Start of Block

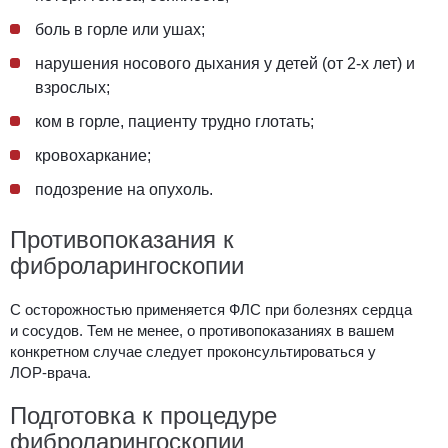
боль в горле или ушах;
нарушения носового дыхания у детей (от 2-х лет) и
взрослых;
ком в горле, пациенту трудно глотать;
кровохаркание;
подозрение на опухоль.
Противопоказания к
фиброларингоскопии
С осторожностью применяется ФЛС при болезнях сердца
и сосудов. Тем не менее, о противопоказаниях в вашем
конкретном случае следует проконсультироваться у
ЛОР-врача.
Подготовка к процедуре
фиброларингоскопии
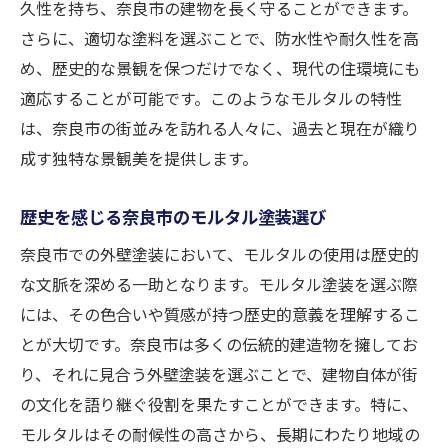
久性を持ち、奈良市の建物を長く守ることができます。
さらに、適切な塗料を選ぶことで、防水性や耐久性を高
め、歴史的な景観を保つだけでなく、現代の住環境にも
適応することが可能です。このようなモルタルの特性
は、奈良市の街並みを訪れる人々に、過去と現在が織り
成す独特な景観美を提供します。
歴史を感じる奈良市のモルタル塗装選び
奈良市での外壁塗装において、モルタルの使用は歴史的
な文脈を深める一助となります。モルタル塗装を選ぶ際
には、その色合いや質感が持つ歴史的意義を理解するこ
とが大切です。奈良市は多くの伝統的建造物を擁してお
り、それに見合う外壁塗装を選ぶことで、建物自体が街
の文化を語り継ぐ役割を果たすことができます。特に、
モルタルはその耐候性の高さから、長期にわたり地域の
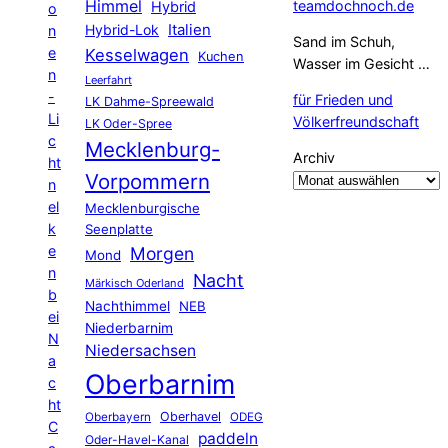
Himmel
teamdochnoch.de
Hybrid
o
Hybrid-Lok
Italien
n
Sand im Schuh,
e
Kesselwagen
Kuchen
Wasser im Gesicht …
n
Leerfahrt
-
für Frieden und
LK Dahme-Spreewald
Li
Völkerfreundschaft
LK Oder-Spree
c
Mecklenburg-
Archiv
ht
Vorpommern
n
el
Mecklenburgische
k
Seenplatte
e
Morgen
Mond
n
Nacht
Märkisch Oderland
b
Nachthimmel
NEB
ei
Niederbarnim
N
Niedersachsen
a
Oberbarnim
c
ht
Oberhavel
Oberbayern
ODEG
C
paddeln
Oder-Havel-Kanal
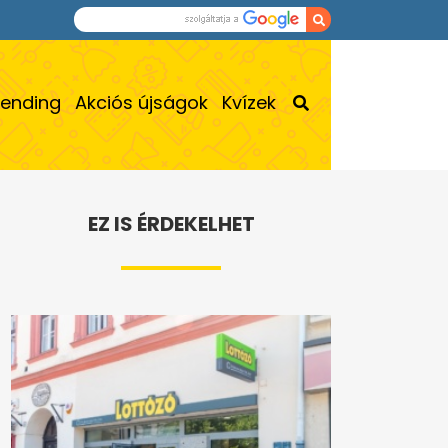
rending
Akciós újságok
Kvízek
EZ IS ÉRDEKELHET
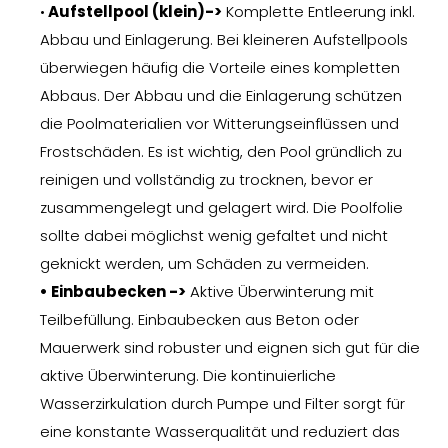
•
Aufstellpool (klein)->
Komplette Entleerung inkl.
Abbau und Einlagerung. Bei kleineren Aufstellpools
überwiegen häufig die Vorteile eines kompletten
Abbaus. Der Abbau und die Einlagerung schützen
die Poolmaterialien vor Witterungseinflüssen und
Frostschäden. Es ist wichtig, den Pool gründlich zu
reinigen und vollständig zu trocknen, bevor er
zusammengelegt und gelagert wird. Die Poolfolie
sollte dabei möglichst wenig gefaltet und nicht
geknickt werden, um Schäden zu vermeiden.
• Einbaubecken ->
Aktive Überwinterung mit
Teilbefüllung. Einbaubecken aus Beton oder
Mauerwerk sind robuster und eignen sich gut für die
aktive Überwinterung. Die kontinuierliche
Wasserzirkulation durch Pumpe und Filter sorgt für
eine konstante Wasserqualität und reduziert das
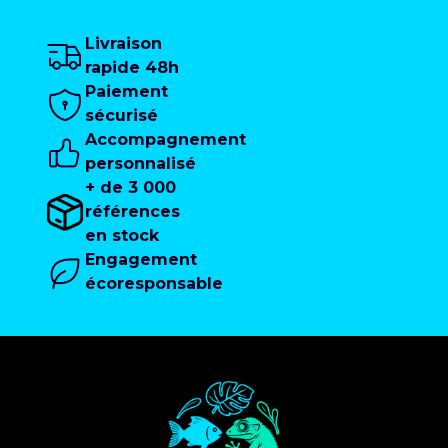
Livraison
rapide 48h
Paiement
sécurisé
Accompagnement
personnalisé
+ de 3 000
références
en stock
Engagement
écoresponsable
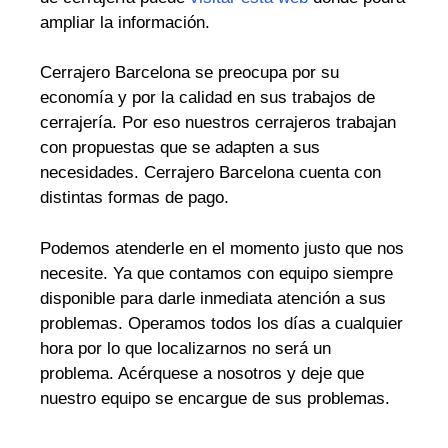
ampliar la información.
Cerrajero Barcelona se preocupa por su
economía y por la calidad en sus trabajos de
cerrajería. Por eso nuestros cerrajeros trabajan
con propuestas que se adapten a sus
necesidades. Cerrajero Barcelona cuenta con
distintas formas de pago.
Podemos atenderle en el momento justo que nos
necesite. Ya que contamos con equipo siempre
disponible para darle inmediata atención a sus
problemas. Operamos todos los días a cualquier
hora por lo que localizarnos no será un
problema. Acérquese a nosotros y deje que
nuestro equipo se encargue de sus problemas.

End of Block

ABOUT THIS TASK: Show each line in the listing that contains the word "Barcelona", copied in full.

YOUR SOLUTION:
Cerrajero Barcelona se preocupa por su
necesidades. Cerrajero Barcelona cuenta con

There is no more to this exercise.